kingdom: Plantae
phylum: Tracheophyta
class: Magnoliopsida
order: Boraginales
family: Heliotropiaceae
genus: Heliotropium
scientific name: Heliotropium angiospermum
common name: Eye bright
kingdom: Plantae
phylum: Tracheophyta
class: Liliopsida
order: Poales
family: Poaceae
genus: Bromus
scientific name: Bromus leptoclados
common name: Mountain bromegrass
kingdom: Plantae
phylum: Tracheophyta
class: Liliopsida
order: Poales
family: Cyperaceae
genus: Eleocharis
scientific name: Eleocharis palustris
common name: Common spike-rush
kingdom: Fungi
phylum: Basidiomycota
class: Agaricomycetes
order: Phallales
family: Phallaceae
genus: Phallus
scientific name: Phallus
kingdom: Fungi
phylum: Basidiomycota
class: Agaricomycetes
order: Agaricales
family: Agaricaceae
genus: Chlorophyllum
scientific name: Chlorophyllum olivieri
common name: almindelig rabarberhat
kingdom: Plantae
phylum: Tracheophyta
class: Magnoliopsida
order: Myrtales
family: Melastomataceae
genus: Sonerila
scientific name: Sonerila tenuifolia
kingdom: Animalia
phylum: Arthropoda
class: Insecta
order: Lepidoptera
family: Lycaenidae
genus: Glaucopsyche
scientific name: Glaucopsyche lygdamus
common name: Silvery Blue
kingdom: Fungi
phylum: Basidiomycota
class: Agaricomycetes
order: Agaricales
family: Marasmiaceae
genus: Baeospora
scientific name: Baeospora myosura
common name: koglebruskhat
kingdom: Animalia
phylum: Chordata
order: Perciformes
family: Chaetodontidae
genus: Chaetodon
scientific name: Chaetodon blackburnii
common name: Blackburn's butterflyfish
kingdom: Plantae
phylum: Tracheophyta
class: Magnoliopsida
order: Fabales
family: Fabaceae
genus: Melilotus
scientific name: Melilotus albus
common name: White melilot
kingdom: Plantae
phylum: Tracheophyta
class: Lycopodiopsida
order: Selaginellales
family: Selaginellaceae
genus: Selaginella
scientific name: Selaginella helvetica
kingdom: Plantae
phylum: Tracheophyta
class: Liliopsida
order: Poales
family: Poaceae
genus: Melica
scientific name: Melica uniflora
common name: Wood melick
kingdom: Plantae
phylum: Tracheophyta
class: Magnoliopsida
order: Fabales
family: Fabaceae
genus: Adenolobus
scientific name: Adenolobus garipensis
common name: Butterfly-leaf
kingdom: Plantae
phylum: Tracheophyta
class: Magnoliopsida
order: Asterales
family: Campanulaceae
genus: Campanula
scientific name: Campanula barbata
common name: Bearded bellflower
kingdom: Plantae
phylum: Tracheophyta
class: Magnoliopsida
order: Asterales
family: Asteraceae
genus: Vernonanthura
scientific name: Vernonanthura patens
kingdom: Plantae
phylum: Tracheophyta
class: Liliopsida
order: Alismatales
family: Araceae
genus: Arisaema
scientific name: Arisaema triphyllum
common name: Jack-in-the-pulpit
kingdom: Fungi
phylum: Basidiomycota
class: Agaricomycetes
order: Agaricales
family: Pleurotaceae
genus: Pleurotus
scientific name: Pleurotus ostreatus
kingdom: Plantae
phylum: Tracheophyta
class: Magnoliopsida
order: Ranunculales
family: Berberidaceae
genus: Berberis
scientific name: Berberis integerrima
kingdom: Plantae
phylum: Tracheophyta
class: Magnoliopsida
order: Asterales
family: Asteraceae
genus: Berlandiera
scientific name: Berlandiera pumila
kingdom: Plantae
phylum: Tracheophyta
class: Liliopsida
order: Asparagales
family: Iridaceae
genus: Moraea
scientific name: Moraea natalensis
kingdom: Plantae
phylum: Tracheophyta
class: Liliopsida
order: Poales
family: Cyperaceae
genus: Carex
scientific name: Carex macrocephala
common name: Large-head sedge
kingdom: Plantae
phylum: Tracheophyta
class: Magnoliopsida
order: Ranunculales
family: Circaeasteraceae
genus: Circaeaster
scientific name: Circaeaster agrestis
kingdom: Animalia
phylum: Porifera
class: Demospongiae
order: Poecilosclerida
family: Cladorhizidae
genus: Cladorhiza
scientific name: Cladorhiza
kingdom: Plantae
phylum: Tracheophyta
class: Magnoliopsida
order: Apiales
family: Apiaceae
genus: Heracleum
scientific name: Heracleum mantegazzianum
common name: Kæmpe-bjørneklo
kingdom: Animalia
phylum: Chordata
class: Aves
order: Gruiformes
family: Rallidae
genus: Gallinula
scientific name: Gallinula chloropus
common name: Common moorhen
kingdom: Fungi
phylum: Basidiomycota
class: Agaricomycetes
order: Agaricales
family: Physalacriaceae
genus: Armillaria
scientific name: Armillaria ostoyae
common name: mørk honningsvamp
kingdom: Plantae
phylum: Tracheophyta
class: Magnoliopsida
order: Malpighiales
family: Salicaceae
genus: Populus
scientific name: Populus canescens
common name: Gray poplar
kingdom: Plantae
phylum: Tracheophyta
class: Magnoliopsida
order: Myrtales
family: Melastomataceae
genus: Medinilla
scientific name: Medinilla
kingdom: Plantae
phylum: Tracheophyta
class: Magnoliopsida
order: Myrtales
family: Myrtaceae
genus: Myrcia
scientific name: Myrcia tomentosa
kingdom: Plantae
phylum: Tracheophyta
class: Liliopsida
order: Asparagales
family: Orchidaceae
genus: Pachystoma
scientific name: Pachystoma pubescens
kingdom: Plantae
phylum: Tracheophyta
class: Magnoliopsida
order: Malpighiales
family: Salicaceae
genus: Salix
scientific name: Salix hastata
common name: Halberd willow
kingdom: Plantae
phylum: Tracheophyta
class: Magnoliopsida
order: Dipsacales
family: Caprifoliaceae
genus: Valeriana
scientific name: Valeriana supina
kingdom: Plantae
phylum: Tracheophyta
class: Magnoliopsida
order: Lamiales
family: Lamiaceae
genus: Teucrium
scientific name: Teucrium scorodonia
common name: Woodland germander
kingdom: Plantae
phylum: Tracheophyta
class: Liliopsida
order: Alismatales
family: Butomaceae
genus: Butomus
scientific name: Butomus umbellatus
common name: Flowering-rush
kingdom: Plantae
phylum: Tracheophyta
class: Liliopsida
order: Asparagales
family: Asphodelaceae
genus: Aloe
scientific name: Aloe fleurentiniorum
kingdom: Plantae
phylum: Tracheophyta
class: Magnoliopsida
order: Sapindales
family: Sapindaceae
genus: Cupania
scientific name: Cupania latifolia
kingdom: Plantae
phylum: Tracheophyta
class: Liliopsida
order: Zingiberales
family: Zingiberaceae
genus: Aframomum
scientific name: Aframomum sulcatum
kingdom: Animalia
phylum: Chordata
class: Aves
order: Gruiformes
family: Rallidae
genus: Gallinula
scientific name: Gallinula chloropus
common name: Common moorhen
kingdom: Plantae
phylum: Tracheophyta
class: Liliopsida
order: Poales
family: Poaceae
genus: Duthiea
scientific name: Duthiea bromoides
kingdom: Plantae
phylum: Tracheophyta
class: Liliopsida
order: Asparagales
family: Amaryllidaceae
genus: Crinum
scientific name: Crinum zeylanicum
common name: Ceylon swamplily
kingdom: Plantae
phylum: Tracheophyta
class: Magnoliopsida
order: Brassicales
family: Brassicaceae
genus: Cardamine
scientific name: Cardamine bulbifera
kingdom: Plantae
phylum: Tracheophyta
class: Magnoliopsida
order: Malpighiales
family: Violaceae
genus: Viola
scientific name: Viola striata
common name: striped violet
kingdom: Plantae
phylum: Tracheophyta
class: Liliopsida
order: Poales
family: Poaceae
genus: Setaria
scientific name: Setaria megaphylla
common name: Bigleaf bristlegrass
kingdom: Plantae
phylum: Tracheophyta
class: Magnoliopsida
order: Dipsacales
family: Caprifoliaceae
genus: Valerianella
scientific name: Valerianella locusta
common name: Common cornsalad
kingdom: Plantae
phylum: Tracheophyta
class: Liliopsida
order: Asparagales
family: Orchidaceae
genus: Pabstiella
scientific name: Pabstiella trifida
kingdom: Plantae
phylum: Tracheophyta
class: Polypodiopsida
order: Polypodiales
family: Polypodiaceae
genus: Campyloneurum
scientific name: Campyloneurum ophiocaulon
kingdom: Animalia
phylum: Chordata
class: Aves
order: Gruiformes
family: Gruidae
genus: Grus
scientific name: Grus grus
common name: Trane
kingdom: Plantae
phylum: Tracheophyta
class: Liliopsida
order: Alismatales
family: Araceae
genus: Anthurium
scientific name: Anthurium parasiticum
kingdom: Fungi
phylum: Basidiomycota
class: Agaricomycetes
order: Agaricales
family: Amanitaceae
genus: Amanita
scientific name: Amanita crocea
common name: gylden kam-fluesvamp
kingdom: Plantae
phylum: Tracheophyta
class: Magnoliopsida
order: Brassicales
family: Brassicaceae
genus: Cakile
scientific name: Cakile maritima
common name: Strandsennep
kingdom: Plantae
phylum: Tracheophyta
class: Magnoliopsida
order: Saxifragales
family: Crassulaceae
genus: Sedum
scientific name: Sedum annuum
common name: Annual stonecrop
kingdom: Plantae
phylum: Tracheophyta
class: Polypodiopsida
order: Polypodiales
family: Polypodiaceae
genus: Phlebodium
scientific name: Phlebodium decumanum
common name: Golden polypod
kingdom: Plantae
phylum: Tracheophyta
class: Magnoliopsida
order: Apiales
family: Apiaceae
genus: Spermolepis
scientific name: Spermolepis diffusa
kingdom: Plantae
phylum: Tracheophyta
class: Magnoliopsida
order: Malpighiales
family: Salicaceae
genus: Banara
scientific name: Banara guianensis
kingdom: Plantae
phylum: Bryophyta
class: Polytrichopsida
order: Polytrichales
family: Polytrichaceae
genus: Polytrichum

● **Directions for this task**: Turn the data, starting at the line that contains "common name: Annual stonecrop" and ending at the final line of the data, into a Markdown table with the columns Row and Data line. Number each line in the Row column and leave out any blank lines.

● **Written answer**:
| Row | Data line |
|---|---|
| 1 | common name: Annual stonecrop |
| 2 | kingdom: Plantae |
| 3 | phylum: Tracheophyta |
| 4 | class: Polypodiopsida |
| 5 | order: Polypodiales |
| 6 | family: Polypodiaceae |
| 7 | genus: Phlebodium |
| 8 | scientific name: Phlebodium decumanum |
| 9 | common name: Golden polypod |
| 10 | kingdom: Plantae |
| 11 | phylum: Tracheophyta |
| 12 | class: Magnoliopsida |
| 13 | order: Apiales |
| 14 | family: Apiaceae |
| 15 | genus: Spermolepis |
| 16 | scientific name: Spermolepis diffusa |
| 17 | kingdom: Plantae |
| 18 | phylum: Tracheophyta |
| 19 | class: Magnoliopsida |
| 20 | order: Malpighiales |
| 21 | family: Salicaceae |
| 22 | genus: Banara |
| 23 | scientific name: Banara guianensis |
| 24 | kingdom: Plantae |
| 25 | phylum: Bryophyta |
| 26 | class: Polytrichopsida |
| 27 | order: Polytrichales |
| 28 | family: Polytrichaceae |
| 29 | genus: Polytrichum |